La critique libérale en matière d’éducation, la députée Marwah Rizqy, a profité de l’étude des crédits budgétaires alloués au ministère de l’Éducation en 2019-2020, mardi, pour dénoncer l’absence de plan structuré de déploiement des maternelles 4 ans, pourtant une des priorités du gouvernement Legault.

«On fonce dans un mur, le mur-à-mur des maternelles 4 ans, à cause d’une obsession du premier ministre», a observé Mme Rizqy, en point de presse.

Premier point d’accrochage: la demande. Il n’y a pas de demande de la part des parents pour ce type de services, estime la députée.

La pénurie d’enseignants constitue un autre frein à l’expansion de réseau, a fait valoir la députée de Saint-Laurent, convaincue que le dépistage des troubles d’apprentissage — la raison d’être du projet — devait se faire bien avant l’âge de 4 ans.

Ensuite, a-t-elle ajouté, le coût de réalisation de ce projet, qui s’annonce exorbitant, représente une mauvaise utilisation des fonds publics.

«On parle de 2 milliards $ pour déployer les maternelles 4 ans. Pourquoi qu’on prend pas ce 2 milliards $ pour venir renforcer nos acquis, que ce soit les CPE (Centres de la petite enfance), les autres services de garde, et aussi les maternelles 4 ans en milieu défavorisé», a ajouté Mme Rizqy, avouant arrondir les angles, et disant craindre que chaque nouvelle classe coûte au bas mot jusqu’à 1 million $.

En campagne électorale, le gouvernement caquiste, alors dans l’opposition, avait calculé que la dépense serait bien plus modeste, chaque classe coûtant en moyenne 128 800 $.

On disait alors que le déploiement coûterait à terme 249 millions $ annuellement, puis 400 millions $ une fois au pouvoir, voire 700 millions $ par année.

L’opposition libérale prône le développement du réseau existant de maternelles 4 ans en milieu défavorisé uniquement, comme c’est le cas présentement.

Le plan du gouvernement consiste plutôt à offrir, sur une base volontaire, la maternelle 4 ans sur tout le territoire, sur une base universelle, d’ici cinq ans, soit 5000 classes au total, dont 250 disponibles dès la rentrée de septembre.

D’ici là, Québec doit trouver des locaux, des enseignants et suffisamment d’enfants.

Le ministre de l’Éducation, Jean-François Roberge, a tenté de se faire rassurant.
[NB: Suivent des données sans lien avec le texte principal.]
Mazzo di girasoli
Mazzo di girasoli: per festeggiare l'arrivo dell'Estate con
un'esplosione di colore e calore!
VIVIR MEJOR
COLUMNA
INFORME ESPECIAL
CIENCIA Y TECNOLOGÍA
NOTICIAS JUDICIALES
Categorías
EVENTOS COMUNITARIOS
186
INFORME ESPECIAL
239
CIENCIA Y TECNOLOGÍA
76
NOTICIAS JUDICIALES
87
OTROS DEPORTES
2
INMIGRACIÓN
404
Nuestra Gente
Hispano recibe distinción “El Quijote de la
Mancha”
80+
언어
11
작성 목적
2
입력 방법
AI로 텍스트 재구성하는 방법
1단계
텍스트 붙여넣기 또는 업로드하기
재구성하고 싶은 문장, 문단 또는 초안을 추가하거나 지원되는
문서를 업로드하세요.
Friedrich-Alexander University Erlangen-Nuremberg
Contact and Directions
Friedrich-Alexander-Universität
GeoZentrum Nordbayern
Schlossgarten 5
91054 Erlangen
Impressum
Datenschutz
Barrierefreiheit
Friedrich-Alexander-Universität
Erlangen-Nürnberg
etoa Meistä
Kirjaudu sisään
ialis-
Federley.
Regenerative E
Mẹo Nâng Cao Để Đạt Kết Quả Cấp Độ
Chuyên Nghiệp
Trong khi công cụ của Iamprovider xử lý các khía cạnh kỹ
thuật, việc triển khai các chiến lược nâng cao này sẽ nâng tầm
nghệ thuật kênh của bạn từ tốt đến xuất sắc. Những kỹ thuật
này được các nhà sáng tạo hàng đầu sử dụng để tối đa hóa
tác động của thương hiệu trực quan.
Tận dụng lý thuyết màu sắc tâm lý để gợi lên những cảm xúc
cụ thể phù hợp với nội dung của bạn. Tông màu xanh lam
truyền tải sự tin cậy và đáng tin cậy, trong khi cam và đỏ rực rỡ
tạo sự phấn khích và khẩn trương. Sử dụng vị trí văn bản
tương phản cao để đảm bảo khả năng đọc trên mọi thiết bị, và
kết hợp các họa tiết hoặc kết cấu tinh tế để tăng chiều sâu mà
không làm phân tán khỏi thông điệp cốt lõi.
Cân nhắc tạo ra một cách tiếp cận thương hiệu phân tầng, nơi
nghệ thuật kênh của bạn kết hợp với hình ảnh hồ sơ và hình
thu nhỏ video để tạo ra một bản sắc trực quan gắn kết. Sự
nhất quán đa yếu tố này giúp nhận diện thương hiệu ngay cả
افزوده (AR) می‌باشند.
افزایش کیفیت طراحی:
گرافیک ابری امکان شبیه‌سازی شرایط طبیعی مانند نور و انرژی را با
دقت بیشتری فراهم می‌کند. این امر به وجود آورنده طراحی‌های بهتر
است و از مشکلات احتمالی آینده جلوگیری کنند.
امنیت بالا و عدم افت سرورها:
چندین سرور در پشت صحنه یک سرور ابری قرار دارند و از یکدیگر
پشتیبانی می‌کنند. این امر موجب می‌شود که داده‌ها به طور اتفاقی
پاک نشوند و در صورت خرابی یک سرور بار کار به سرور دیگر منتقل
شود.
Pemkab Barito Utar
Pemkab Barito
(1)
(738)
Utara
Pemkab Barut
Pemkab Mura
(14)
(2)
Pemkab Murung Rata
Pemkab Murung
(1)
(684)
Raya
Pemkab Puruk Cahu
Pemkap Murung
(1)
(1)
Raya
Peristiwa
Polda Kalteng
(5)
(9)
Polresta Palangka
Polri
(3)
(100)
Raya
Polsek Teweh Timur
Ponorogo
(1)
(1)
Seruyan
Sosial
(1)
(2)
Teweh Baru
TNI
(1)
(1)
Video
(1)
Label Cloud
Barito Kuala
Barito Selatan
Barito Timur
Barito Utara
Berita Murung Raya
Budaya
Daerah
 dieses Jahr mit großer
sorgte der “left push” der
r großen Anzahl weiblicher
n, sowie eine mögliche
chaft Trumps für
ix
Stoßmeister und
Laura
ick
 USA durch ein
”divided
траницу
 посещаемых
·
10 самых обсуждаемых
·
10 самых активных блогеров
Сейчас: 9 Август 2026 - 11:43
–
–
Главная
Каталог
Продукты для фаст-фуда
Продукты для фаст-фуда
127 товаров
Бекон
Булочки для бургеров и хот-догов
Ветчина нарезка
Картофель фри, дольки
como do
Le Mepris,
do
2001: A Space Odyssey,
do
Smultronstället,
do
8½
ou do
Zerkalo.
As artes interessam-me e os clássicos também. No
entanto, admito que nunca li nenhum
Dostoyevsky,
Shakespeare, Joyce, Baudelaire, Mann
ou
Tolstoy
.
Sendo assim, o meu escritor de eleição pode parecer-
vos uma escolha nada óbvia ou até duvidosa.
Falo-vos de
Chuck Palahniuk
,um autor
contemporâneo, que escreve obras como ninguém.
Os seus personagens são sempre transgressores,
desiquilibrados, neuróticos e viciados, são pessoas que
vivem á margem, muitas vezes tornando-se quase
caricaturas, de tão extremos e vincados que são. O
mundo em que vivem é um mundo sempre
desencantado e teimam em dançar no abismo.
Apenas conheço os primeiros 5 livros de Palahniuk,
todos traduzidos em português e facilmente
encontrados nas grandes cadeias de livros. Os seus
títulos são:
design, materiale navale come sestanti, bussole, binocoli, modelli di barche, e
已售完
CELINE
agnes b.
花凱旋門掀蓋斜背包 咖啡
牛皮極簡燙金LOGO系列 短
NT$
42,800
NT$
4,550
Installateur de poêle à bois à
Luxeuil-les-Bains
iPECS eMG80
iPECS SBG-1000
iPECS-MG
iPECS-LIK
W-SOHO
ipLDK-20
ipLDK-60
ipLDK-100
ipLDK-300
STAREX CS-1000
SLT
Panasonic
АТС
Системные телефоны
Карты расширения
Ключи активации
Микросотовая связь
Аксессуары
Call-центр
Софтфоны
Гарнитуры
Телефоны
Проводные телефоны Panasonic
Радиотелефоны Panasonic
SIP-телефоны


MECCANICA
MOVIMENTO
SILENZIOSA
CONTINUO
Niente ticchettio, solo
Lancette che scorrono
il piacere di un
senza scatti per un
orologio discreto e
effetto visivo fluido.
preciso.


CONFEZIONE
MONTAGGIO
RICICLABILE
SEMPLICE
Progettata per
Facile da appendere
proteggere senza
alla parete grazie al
Il a nié que les parents n’étaient pas intéressés, et a noté que la période d’inscription battait son plein et qu’elle se poursuivrait au cours des prochains mois.

«Les classes seront ouvertes, les parents en demandent», selon le ministre, qui n’a cependant fourni aucun chiffre sur le nombre d’inscriptions à ce jour.

Chose certaine, M. Roberge se dit bien conscient qu’il ne faut pas s’attendre à voir «100 pour cent» des parents inscrire leur enfant de 4 ans à la maternelle, mais ils auront au moins «un choix supplémentaire», a-t-il dit. Encore là, il n’a pas indiqué de pourcentage attendu ou souhaité. En campagne électorale, les caquistes avaient fixé la barre à 90 pour cent. 

Le ministre a par ailleurs justifié le fait que le gouvernement avait investi 70 000 $ récemment dans une campagne visant à faire la promotion de cette nouvelle initiative auprès des parents.

Questionné à savoir combien de fonctionnaires travaillaient à temps plein à mettre sur pied ce réseau au ministère de l’Éducation, M. Roberge a d’abord affirmé qu’aucun fonctionnaire y consacrait tout son temps, avant de se raviser pour dire que quatre professionnels et un cadre étaient affectés à ce dossier.